Even in fantasy novels that have queer women being front and centre and engaged in queer relationships, it’s a bit like Highlander. When the dust clears, there can only be one. But in The Guns of Empire, that’s not the case. And that still feels like a bloody radical decision to me, especially when Wexler is writing the kind of epic fantasy—epic fantasy revolving around military campaigns—that in many other hands would have relegated queer characters (and female characters) to the margins, if there.

It subverts, interrogates, or outright inverts a good few tropes associated with epic fantasy, and with gender roles. Marcus d’Ivoire, the most prominent male point-of-view character, is not a genius general or a particularly gifted fighter; he doesn’t have magical talents or immense charisma. He’s the guy who’s really good at getting logistics sorted. He’s loyal and steady, methodical and fundamentally decent, and falls in love with a woman who outclasses him socially and intellectually—both things he’s aware of, neither of which he resents.

Meanwhile, this is the fourth book of a five-book series, and while magic has been a part of the background since the beginning, Wexler has never done the epic fantasy thing of presenting his characters with an existential threat.
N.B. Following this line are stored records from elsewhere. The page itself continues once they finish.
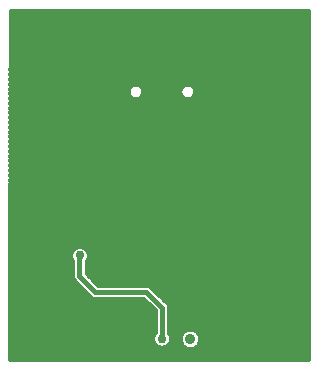
<source format=gbl>
G75*
%MOIN*%
%OFA0B0*%
%FSLAX25Y25*%
%IPPOS*%
%LPD*%
%AMOC8*
5,1,8,0,0,1.08239X$1,22.5*
%
%ADD10C,0.00400*%
%ADD11C,0.00000*%
%ADD12C,0.03569*%
%ADD13C,0.01600*%
%ADD14C,0.02978*%
D10*
X0009764Y0006829D02*
X0094741Y0006829D01*
X0098074Y0010164D01*
X0098074Y0070790D01*
X0092751Y0076113D01*
X0080307Y0076113D01*
X0077586Y0078834D01*
X0077586Y0109504D01*
X0069708Y0117382D01*
X0034797Y0117382D01*
X0026920Y0109502D01*
X0026920Y0078832D01*
X0024198Y0076111D01*
X0011754Y0076111D01*
X0006431Y0070788D01*
X0006431Y0010162D01*
X0009764Y0006829D01*
D11*
X0041622Y0095318D02*
X0041624Y0095406D01*
X0041630Y0095494D01*
X0041640Y0095582D01*
X0041654Y0095670D01*
X0041671Y0095756D01*
X0041693Y0095842D01*
X0041718Y0095926D01*
X0041748Y0096010D01*
X0041780Y0096092D01*
X0041817Y0096172D01*
X0041857Y0096251D01*
X0041901Y0096328D01*
X0041948Y0096403D01*
X0041998Y0096475D01*
X0042052Y0096546D01*
X0042108Y0096613D01*
X0042168Y0096679D01*
X0042230Y0096741D01*
X0042296Y0096801D01*
X0042363Y0096857D01*
X0042434Y0096911D01*
X0042506Y0096961D01*
X0042581Y0097008D01*
X0042658Y0097052D01*
X0042737Y0097092D01*
X0042817Y0097129D01*
X0042899Y0097161D01*
X0042983Y0097191D01*
X0043067Y0097216D01*
X0043153Y0097238D01*
X0043239Y0097255D01*
X0043327Y0097269D01*
X0043415Y0097279D01*
X0043503Y0097285D01*
X0043591Y0097287D01*
X0043679Y0097285D01*
X0043767Y0097279D01*
X0043855Y0097269D01*
X0043943Y0097255D01*
X0044029Y0097238D01*
X0044115Y0097216D01*
X0044199Y0097191D01*
X0044283Y0097161D01*
X0044365Y0097129D01*
X0044445Y0097092D01*
X0044524Y0097052D01*
X0044601Y0097008D01*
X0044676Y0096961D01*
X0044748Y0096911D01*
X0044819Y0096857D01*
X0044886Y0096801D01*
X0044952Y0096741D01*
X0045014Y0096679D01*
X0045074Y0096613D01*
X0045130Y0096546D01*
X0045184Y0096475D01*
X0045234Y0096403D01*
X0045281Y0096328D01*
X0045325Y0096251D01*
X0045365Y0096172D01*
X0045402Y0096092D01*
X0045434Y0096010D01*
X0045464Y0095926D01*
X0045489Y0095842D01*
X0045511Y0095756D01*
X0045528Y0095670D01*
X0045542Y0095582D01*
X0045552Y0095494D01*
X0045558Y0095406D01*
X0045560Y0095318D01*
X0045558Y0095230D01*
X0045552Y0095142D01*
X0045542Y0095054D01*
X0045528Y0094966D01*
X0045511Y0094880D01*
X0045489Y0094794D01*
X0045464Y0094710D01*
X0045434Y0094626D01*
X0045402Y0094544D01*
X0045365Y0094464D01*
X0045325Y0094385D01*
X0045281Y0094308D01*
X0045234Y0094233D01*
X0045184Y0094161D01*
X0045130Y0094090D01*
X0045074Y0094023D01*
X0045014Y0093957D01*
X0044952Y0093895D01*
X0044886Y0093835D01*
X0044819Y0093779D01*
X0044748Y0093725D01*
X0044676Y0093675D01*
X0044601Y0093628D01*
X0044524Y0093584D01*
X0044445Y0093544D01*
X0044365Y0093507D01*
X0044283Y0093475D01*
X0044199Y0093445D01*
X0044115Y0093420D01*
X0044029Y0093398D01*
X0043943Y0093381D01*
X0043855Y0093367D01*
X0043767Y0093357D01*
X0043679Y0093351D01*
X0043591Y0093349D01*
X0043503Y0093351D01*
X0043415Y0093357D01*
X0043327Y0093367D01*
X0043239Y0093381D01*
X0043153Y0093398D01*
X0043067Y0093420D01*
X0042983Y0093445D01*
X0042899Y0093475D01*
X0042817Y0093507D01*
X0042737Y0093544D01*
X0042658Y0093584D01*
X0042581Y0093628D01*
X0042506Y0093675D01*
X0042434Y0093725D01*
X0042363Y0093779D01*
X0042296Y0093835D01*
X0042230Y0093895D01*
X0042168Y0093957D01*
X0042108Y0094023D01*
X0042052Y0094090D01*
X0041998Y0094161D01*
X0041948Y0094233D01*
X0041901Y0094308D01*
X0041857Y0094385D01*
X0041817Y0094464D01*
X0041780Y0094544D01*
X0041748Y0094626D01*
X0041718Y0094710D01*
X0041693Y0094794D01*
X0041671Y0094880D01*
X0041654Y0094966D01*
X0041640Y0095054D01*
X0041630Y0095142D01*
X0041624Y0095230D01*
X0041622Y0095318D01*
X0058945Y0095318D02*
X0058947Y0095406D01*
X0058953Y0095494D01*
X0058963Y0095582D01*
X0058977Y0095670D01*
X0058994Y0095756D01*
X0059016Y0095842D01*
X0059041Y0095926D01*
X0059071Y0096010D01*
X0059103Y0096092D01*
X0059140Y0096172D01*
X0059180Y0096251D01*
X0059224Y0096328D01*
X0059271Y0096403D01*
X0059321Y0096475D01*
X0059375Y0096546D01*
X0059431Y0096613D01*
X0059491Y0096679D01*
X0059553Y0096741D01*
X0059619Y0096801D01*
X0059686Y0096857D01*
X0059757Y0096911D01*
X0059829Y0096961D01*
X0059904Y0097008D01*
X0059981Y0097052D01*
X0060060Y0097092D01*
X0060140Y0097129D01*
X0060222Y0097161D01*
X0060306Y0097191D01*
X0060390Y0097216D01*
X0060476Y0097238D01*
X0060562Y0097255D01*
X0060650Y0097269D01*
X0060738Y0097279D01*
X0060826Y0097285D01*
X0060914Y0097287D01*
X0061002Y0097285D01*
X0061090Y0097279D01*
X0061178Y0097269D01*
X0061266Y0097255D01*
X0061352Y0097238D01*
X0061438Y0097216D01*
X0061522Y0097191D01*
X0061606Y0097161D01*
X0061688Y0097129D01*
X0061768Y0097092D01*
X0061847Y0097052D01*
X0061924Y0097008D01*
X0061999Y0096961D01*
X0062071Y0096911D01*
X0062142Y0096857D01*
X0062209Y0096801D01*
X0062275Y0096741D01*
X0062337Y0096679D01*
X0062397Y0096613D01*
X0062453Y0096546D01*
X0062507Y0096475D01*
X0062557Y0096403D01*
X0062604Y0096328D01*
X0062648Y0096251D01*
X0062688Y0096172D01*
X0062725Y0096092D01*
X0062757Y0096010D01*
X0062787Y0095926D01*
X0062812Y0095842D01*
X0062834Y0095756D01*
X0062851Y0095670D01*
X0062865Y0095582D01*
X0062875Y0095494D01*
X0062881Y0095406D01*
X0062883Y0095318D01*
X0062881Y0095230D01*
X0062875Y0095142D01*
X0062865Y0095054D01*
X0062851Y0094966D01*
X0062834Y0094880D01*
X0062812Y0094794D01*
X0062787Y0094710D01*
X0062757Y0094626D01*
X0062725Y0094544D01*
X0062688Y0094464D01*
X0062648Y0094385D01*
X0062604Y0094308D01*
X0062557Y0094233D01*
X0062507Y0094161D01*
X0062453Y0094090D01*
X0062397Y0094023D01*
X0062337Y0093957D01*
X0062275Y0093895D01*
X0062209Y0093835D01*
X0062142Y0093779D01*
X0062071Y0093725D01*
X0061999Y0093675D01*
X0061924Y0093628D01*
X0061847Y0093584D01*
X0061768Y0093544D01*
X0061688Y0093507D01*
X0061606Y0093475D01*
X0061522Y0093445D01*
X0061438Y0093420D01*
X0061352Y0093398D01*
X0061266Y0093381D01*
X0061178Y0093367D01*
X0061090Y0093357D01*
X0061002Y0093351D01*
X0060914Y0093349D01*
X0060826Y0093351D01*
X0060738Y0093357D01*
X0060650Y0093367D01*
X0060562Y0093381D01*
X0060476Y0093398D01*
X0060390Y0093420D01*
X0060306Y0093445D01*
X0060222Y0093475D01*
X0060140Y0093507D01*
X0060060Y0093544D01*
X0059981Y0093584D01*
X0059904Y0093628D01*
X0059829Y0093675D01*
X0059757Y0093725D01*
X0059686Y0093779D01*
X0059619Y0093835D01*
X0059553Y0093895D01*
X0059491Y0093957D01*
X0059431Y0094023D01*
X0059375Y0094090D01*
X0059321Y0094161D01*
X0059271Y0094233D01*
X0059224Y0094308D01*
X0059180Y0094385D01*
X0059140Y0094464D01*
X0059103Y0094544D01*
X0059071Y0094626D01*
X0059041Y0094710D01*
X0059016Y0094794D01*
X0058994Y0094880D01*
X0058977Y0094966D01*
X0058963Y0095054D01*
X0058953Y0095142D01*
X0058947Y0095230D01*
X0058945Y0095318D01*
D12*
X0061792Y0012826D03*
D13*
X0001800Y0006208D02*
X0002007Y0122179D01*
X0101220Y0122179D01*
X0101013Y0006208D01*
X0001800Y0006208D01*
X0001801Y0006781D02*
X0101014Y0006781D01*
X0101016Y0008379D02*
X0001804Y0008379D01*
X0001807Y0009978D02*
X0051473Y0009978D01*
X0051755Y0009861D02*
X0050620Y0010331D01*
X0049751Y0011200D01*
X0049281Y0012336D01*
X0049281Y0013564D01*
X0049751Y0014700D01*
X0050100Y0015049D01*
X0050100Y0022303D01*
X0046251Y0026152D01*
X0029734Y0026152D01*
X0028851Y0026517D01*
X0028176Y0027192D01*
X0022921Y0032448D01*
X0022556Y0033330D01*
X0022556Y0034285D01*
X0022556Y0038766D01*
X0022367Y0038955D01*
X0021897Y0040090D01*
X0021897Y0041319D01*
X0022367Y0042454D01*
X0023236Y0043323D01*
X0024371Y0043793D01*
X0025600Y0043793D01*
X0026736Y0043323D01*
X0027605Y0042454D01*
X0028075Y0041319D01*
X0028075Y0040090D01*
X0027605Y0038955D01*
X0027356Y0038706D01*
X0027356Y0034801D01*
X0031205Y0030952D01*
X0047722Y0030952D01*
X0048605Y0030587D01*
X0053859Y0025332D01*
X0054534Y0024657D01*
X0054900Y0023775D01*
X0054900Y0014788D01*
X0054988Y0014700D01*
X0055459Y0013564D01*
X0055459Y0012336D01*
X0054988Y0011200D01*
X0054119Y0010331D01*
X0052984Y0009861D01*
X0051755Y0009861D01*
X0053266Y0009978D02*
X0059854Y0009978D01*
X0059875Y0009957D02*
X0061119Y0009442D01*
X0062465Y0009442D01*
X0063709Y0009957D01*
X0064661Y0010909D01*
X0065177Y0012153D01*
X0065177Y0013499D01*
X0064661Y0014743D01*
X0063709Y0015695D01*
X0062465Y0016210D01*
X0061119Y0016210D01*
X0059875Y0015695D01*
X0058923Y0014743D01*
X0058408Y0013499D01*
X0058408Y0012153D01*
X0058923Y0010909D01*
X0059875Y0009957D01*
X0058647Y0011576D02*
X0055144Y0011576D01*
X0055459Y0013175D02*
X0058408Y0013175D01*
X0058954Y0014773D02*
X0054915Y0014773D01*
X0054900Y0016372D02*
X0101031Y0016372D01*
X0101034Y0017970D02*
X0054900Y0017970D01*
X0054900Y0019569D02*
X0101036Y0019569D01*
X0101039Y0021167D02*
X0054900Y0021167D01*
X0054900Y0022766D02*
X0101042Y0022766D01*
X0101045Y0024364D02*
X0054655Y0024364D01*
X0053228Y0025963D02*
X0101048Y0025963D01*
X0101051Y0027561D02*
X0051630Y0027561D01*
X0050031Y0029160D02*
X0101054Y0029160D01*
X0101056Y0030758D02*
X0048190Y0030758D01*
X0047245Y0028552D02*
X0052500Y0023297D01*
X0052500Y0012784D01*
X0049595Y0011576D02*
X0001810Y0011576D01*
X0001812Y0013175D02*
X0049281Y0013175D01*
X0049824Y0014773D02*
X0001815Y0014773D01*
X0001818Y0016372D02*
X0050100Y0016372D01*
X0050100Y0017970D02*
X0001821Y0017970D01*
X0001824Y0019569D02*
X0050100Y0019569D01*
X0050100Y0021167D02*
X0001827Y0021167D01*
X0001830Y0022766D02*
X0049637Y0022766D01*
X0048039Y0024364D02*
X0001832Y0024364D01*
X0001835Y0025963D02*
X0046440Y0025963D01*
X0047245Y0028552D02*
X0030211Y0028552D01*
X0024956Y0033807D01*
X0024956Y0040768D01*
X0022158Y0041948D02*
X0001864Y0041948D01*
X0001861Y0040350D02*
X0021897Y0040350D01*
X0022556Y0038751D02*
X0001858Y0038751D01*
X0001855Y0037153D02*
X0022556Y0037153D01*
X0022556Y0035554D02*
X0001852Y0035554D01*
X0001850Y0033956D02*
X0022556Y0033956D01*
X0023012Y0032357D02*
X0001847Y0032357D01*
X0001844Y0030758D02*
X0024610Y0030758D01*
X0026209Y0029160D02*
X0001841Y0029160D01*
X0001838Y0027561D02*
X0027807Y0027561D01*
X0029800Y0032357D02*
X0101059Y0032357D01*
X0101062Y0033956D02*
X0028201Y0033956D01*
X0027356Y0035554D02*
X0101065Y0035554D01*
X0101068Y0037153D02*
X0027356Y0037153D01*
X0027401Y0038751D02*
X0101071Y0038751D01*
X0101074Y0040350D02*
X0028075Y0040350D01*
X0027814Y0041948D02*
X0101076Y0041948D01*
X0101079Y0043547D02*
X0026196Y0043547D01*
X0023776Y0043547D02*
X0001867Y0043547D01*
X0001870Y0045145D02*
X0101082Y0045145D01*
X0101085Y0046744D02*
X0001872Y0046744D01*
X0001875Y0048342D02*
X0101088Y0048342D01*
X0101091Y0049941D02*
X0001878Y0049941D01*
X0001881Y0051539D02*
X0101094Y0051539D01*
X0101096Y0053138D02*
X0001884Y0053138D01*
X0001887Y0054736D02*
X0101099Y0054736D01*
X0101102Y0056335D02*
X0001890Y0056335D01*
X0001892Y0057933D02*
X0101105Y0057933D01*
X0101108Y0059532D02*
X0001895Y0059532D01*
X0001898Y0061130D02*
X0101111Y0061130D01*
X0101114Y0062729D02*
X0001901Y0062729D01*
X0001904Y0064327D02*
X0101116Y0064327D01*
X0101119Y0065926D02*
X0001907Y0065926D01*
X0001910Y0067524D02*
X0101122Y0067524D01*
X0101125Y0069123D02*
X0001912Y0069123D01*
X0001915Y0070721D02*
X0101128Y0070721D01*
X0101131Y0072320D02*
X0001918Y0072320D01*
X0001921Y0073918D02*
X0101134Y0073918D01*
X0101136Y0075517D02*
X0001924Y0075517D01*
X0001927Y0077115D02*
X0101139Y0077115D01*
X0101142Y0078714D02*
X0001930Y0078714D01*
X0001932Y0080312D02*
X0101145Y0080312D01*
X0101148Y0081911D02*
X0001935Y0081911D01*
X0001938Y0083509D02*
X0101151Y0083509D01*
X0101154Y0085108D02*
X0001941Y0085108D01*
X0001944Y0086706D02*
X0101156Y0086706D01*
X0101159Y0088305D02*
X0001947Y0088305D01*
X0001950Y0089903D02*
X0101162Y0089903D01*
X0101165Y0091502D02*
X0001952Y0091502D01*
X0001955Y0093100D02*
X0041894Y0093100D01*
X0042023Y0092971D02*
X0043040Y0092550D01*
X0044142Y0092550D01*
X0045159Y0092971D01*
X0045938Y0093750D01*
X0046360Y0094768D01*
X0046360Y0095869D01*
X0045938Y0096887D01*
X0045159Y0097665D01*
X0044142Y0098087D01*
X0043040Y0098087D01*
X0042023Y0097665D01*
X0041244Y0096887D01*
X0040823Y0095869D01*
X0040823Y0094768D01*
X0041244Y0093750D01*
X0042023Y0092971D01*
X0040851Y0094699D02*
X0001958Y0094699D01*
X0001961Y0096297D02*
X0041000Y0096297D01*
X0042579Y0097896D02*
X0001964Y0097896D01*
X0001967Y0099494D02*
X0101179Y0099494D01*
X0101182Y0101093D02*
X0001970Y0101093D01*
X0001972Y0102691D02*
X0101185Y0102691D01*
X0101188Y0104290D02*
X0001975Y0104290D01*
X0001978Y0105889D02*
X0101191Y0105889D01*
X0101194Y0107487D02*
X0001981Y0107487D01*
X0001984Y0109086D02*
X0101196Y0109086D01*
X0101199Y0110684D02*
X0001987Y0110684D01*
X0001989Y0112283D02*
X0101202Y0112283D01*
X0101205Y0113881D02*
X0001992Y0113881D01*
X0001995Y0115480D02*
X0101208Y0115480D01*
X0101211Y0117078D02*
X0001998Y0117078D01*
X0002001Y0118677D02*
X0101214Y0118677D01*
X0101216Y0120275D02*
X0002004Y0120275D01*
X0002007Y0121874D02*
X0101219Y0121874D01*
X0101176Y0097896D02*
X0061926Y0097896D01*
X0061465Y0098087D02*
X0060363Y0098087D01*
X0059346Y0097665D01*
X0058567Y0096887D01*
X0058146Y0095869D01*
X0058146Y0094768D01*
X0058567Y0093750D01*
X0059346Y0092971D01*
X0060363Y0092550D01*
X0061465Y0092550D01*
X0062482Y0092971D01*
X0063261Y0093750D01*
X0063683Y0094768D01*
X0063683Y0095869D01*
X0063261Y0096887D01*
X0062482Y0097665D01*
X0061465Y0098087D01*
X0059902Y0097896D02*
X0044603Y0097896D01*
X0046182Y0096297D02*
X0058323Y0096297D01*
X0058174Y0094699D02*
X0046331Y0094699D01*
X0045288Y0093100D02*
X0059217Y0093100D01*
X0062611Y0093100D02*
X0101168Y0093100D01*
X0101171Y0094699D02*
X0063654Y0094699D01*
X0063505Y0096297D02*
X0101174Y0096297D01*
X0101028Y0014773D02*
X0064631Y0014773D01*
X0065177Y0013175D02*
X0101025Y0013175D01*
X0101022Y0011576D02*
X0064938Y0011576D01*
X0063730Y0009978D02*
X0101019Y0009978D01*
D14*
X0067190Y0035181D03*
X0056902Y0020578D03*
X0052370Y0012950D03*
X0024986Y0040704D03*
X0030184Y0043938D03*
X0021164Y0068494D03*
X0046972Y0074698D03*
X0068041Y0062014D03*
X0071233Y0074911D03*
X0052509Y0103563D03*
M02*

</source>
There haven’t been any potentially world-ending problems… until the latter part of this volume. Now, as a result of the war between Vordan and the Sworn Church, the Priests of the Black have let their fear overcome what remains of their good sense, and they’ve let something terrible loose on the world.

This isn’t an approach I’ve seen taken before. I wonder if Wexler can stick the dismount. I’m hoping he does, because so far this series has hit all my buttons. And I really want to see what happens next.

The Guns of Empire is available now from Roc.